▶ [PROVIDED RECORDS]:
※

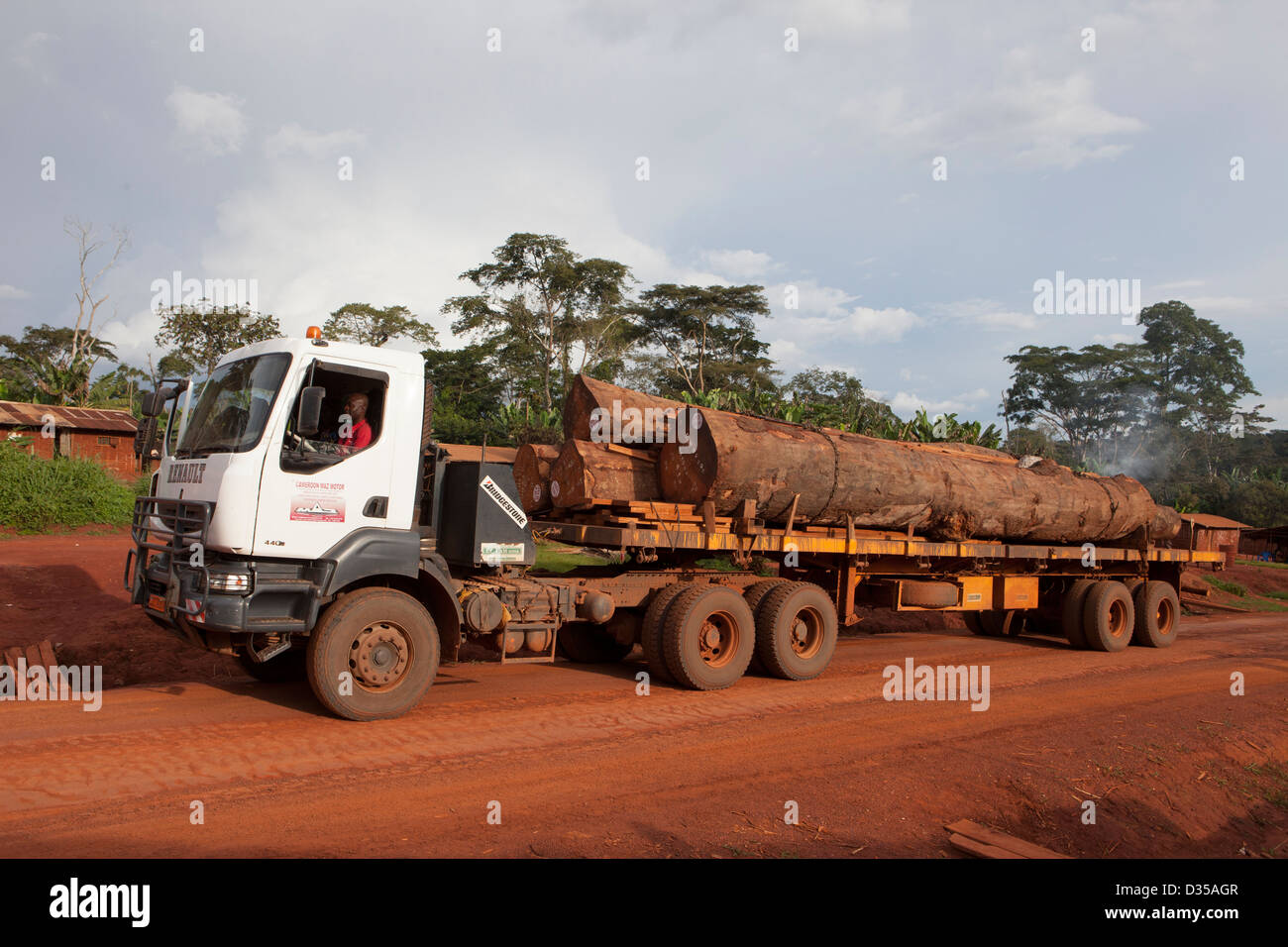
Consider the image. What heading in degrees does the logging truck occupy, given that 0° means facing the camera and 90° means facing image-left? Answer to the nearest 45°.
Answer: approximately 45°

※

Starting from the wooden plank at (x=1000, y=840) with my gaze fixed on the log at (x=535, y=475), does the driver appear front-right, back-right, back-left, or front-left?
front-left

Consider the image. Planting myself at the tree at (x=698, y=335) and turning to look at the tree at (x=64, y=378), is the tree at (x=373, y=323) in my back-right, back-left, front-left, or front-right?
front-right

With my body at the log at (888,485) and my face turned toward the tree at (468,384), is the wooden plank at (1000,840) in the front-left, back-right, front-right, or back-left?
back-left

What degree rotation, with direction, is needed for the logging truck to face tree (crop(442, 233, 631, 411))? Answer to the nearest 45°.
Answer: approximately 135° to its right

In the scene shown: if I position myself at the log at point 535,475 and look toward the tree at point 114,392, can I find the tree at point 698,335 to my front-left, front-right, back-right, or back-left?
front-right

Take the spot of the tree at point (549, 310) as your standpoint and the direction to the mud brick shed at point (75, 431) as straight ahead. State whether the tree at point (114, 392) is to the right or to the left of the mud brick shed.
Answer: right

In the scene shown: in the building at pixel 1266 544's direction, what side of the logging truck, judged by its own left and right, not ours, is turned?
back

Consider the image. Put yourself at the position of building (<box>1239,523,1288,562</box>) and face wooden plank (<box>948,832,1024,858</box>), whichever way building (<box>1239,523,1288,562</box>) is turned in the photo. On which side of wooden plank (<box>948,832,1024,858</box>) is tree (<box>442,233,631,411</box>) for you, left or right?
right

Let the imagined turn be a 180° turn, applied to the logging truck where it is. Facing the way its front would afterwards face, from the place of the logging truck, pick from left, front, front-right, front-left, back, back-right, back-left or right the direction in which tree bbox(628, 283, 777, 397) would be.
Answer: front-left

※

▶ [EXERCISE OBJECTIVE]:
Copy out everything from the line containing "Take the spot" down to the line containing "Answer: right", swapping "standpoint" for "vantage point" and leaving the rest of these lines unchanged.

▶ [OUTPUT BELOW]:
Take the spot of the tree at point (549, 310) as your vantage point and the direction to the mud brick shed at point (75, 431) as straight ahead. State whether the tree at point (114, 392) is to the right or to the left of the mud brick shed.
Answer: right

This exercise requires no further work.